_Information shown_
Segment Open

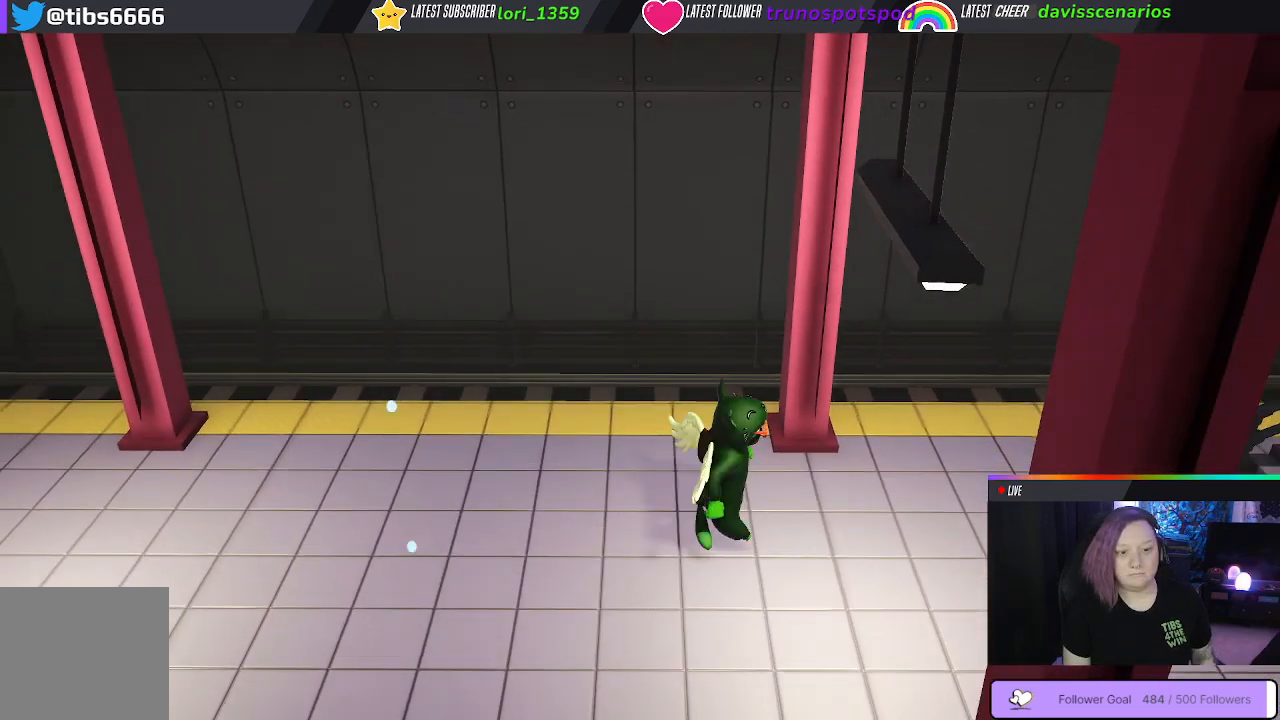
Gameplay with a controller (Xbox layout); each line is a JSON object with the inputs held at the frame after it. "events" lists button and stick changes between this image and that frame as [ms after this image, input, new state], when the widget could be followed in between.
{"buttons": [], "left_stick": "right", "right_stick": "left", "events": [[383, "right_stick", "left"]]}
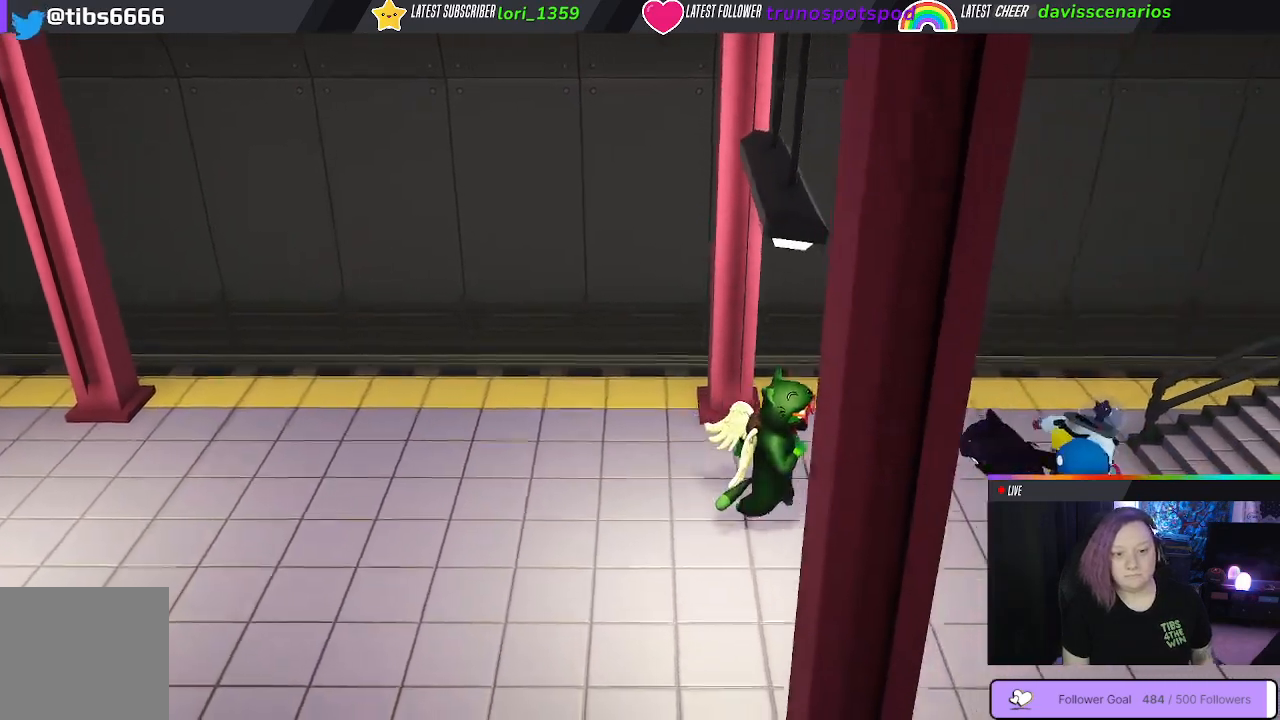
{"buttons": [], "left_stick": "right", "right_stick": "center", "events": [[17, "right_stick", "center"], [33, "left_stick", "down-right"], [250, "left_stick", "right"], [300, "B", "down"], [367, "B", "up"]]}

Segment Closed

For each line above that contains the word "buttons", copy that line.

_Written response_
{"buttons": [], "left_stick": "right", "right_stick": "left", "events": [[383, "right_stick", "left"]]}
{"buttons": [], "left_stick": "right", "right_stick": "center", "events": [[17, "right_stick", "center"], [33, "left_stick", "down-right"], [250, "left_stick", "right"], [300, "B", "down"], [367, "B", "up"]]}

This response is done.